Departure of the Patient Inform patient examination is completed. Return any jewellery or artifacts removed. Inform patient that any dietary preparations are finished and any side / after effects of any drugs or medication e.g. white stools after Barium examinations blurred vision after muscle relaxants. In any appraisal of a radiograph the following areas should be assessed:
Projection is that requested Identification Correct name, see request card Correct dept ID (Hospital information & Patient Number) Date Is it legible? Does it obscure any detail on the radiograph? Markers Has the correct marker been applied and at the time of exposure? Is it in the correct position? Is it away from area of examination? Is it legible? Area Under Examination Limits of the examination superiorly, inferiorly and laterally / medially Has all relevant anatomy been included? Name relevant anatomy.

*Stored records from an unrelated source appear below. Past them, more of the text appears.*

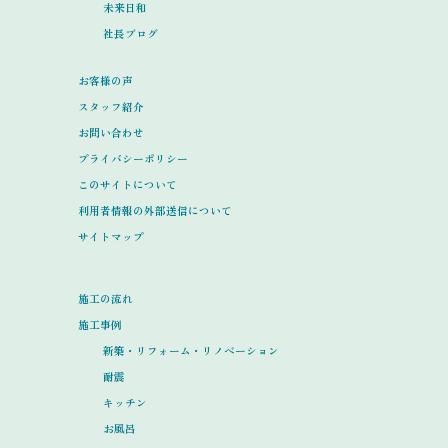
未来日和
社長ブログ
お客様の声
スタッフ紹介
お問い合わせ
プライバシーポリシー
このサイトについて
利用者情報の外部送信について
サイトマップ
施工の流れ
施工事例
新築・リフォーム・リノベーション
耐震
キッチン
お風呂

Projection Is it the correct projection? Assess projection for: Patient position Correct centering point Is there need for further projections? If YES, why and what projections are necessary? Collimation Does it include all the relevant information? Is the field too large/too small? What corrections should be made if necessary? Image Quality Is there sufficient density and penetration to visualize the required bony and/or soft tissue structures? Is there sufficient radiographic contrast to visualize the required bony and/or soft tissue structures of interest? Is there any unsharpness? of which type? Clarify reasons for negative or positive answer. Could the image quality be improved? How? Are there any avoidable artifacts
Anatomical Variation of Gross Pathology Describe any anatomical variation or gross pathology demonstrated on the radiograph. 1) Congenital abnormality 2) Trauma, fracture etc. 3) Degree of arthritic or other degeneration relative to age 4) Distinct pathology, e.g. pagets disease, osteomyelitis etc. 5) Carcinoma primary / secondary Diagnostic Acceptability Does this radiograph require a repeat? If YES, why? If NO would you describe the radiograph as a ‘gold standard’ for this examination? State any improvements that could be made, if it is not at gold standard. Is there a need for further projections? If YES, why and what projections are necessary?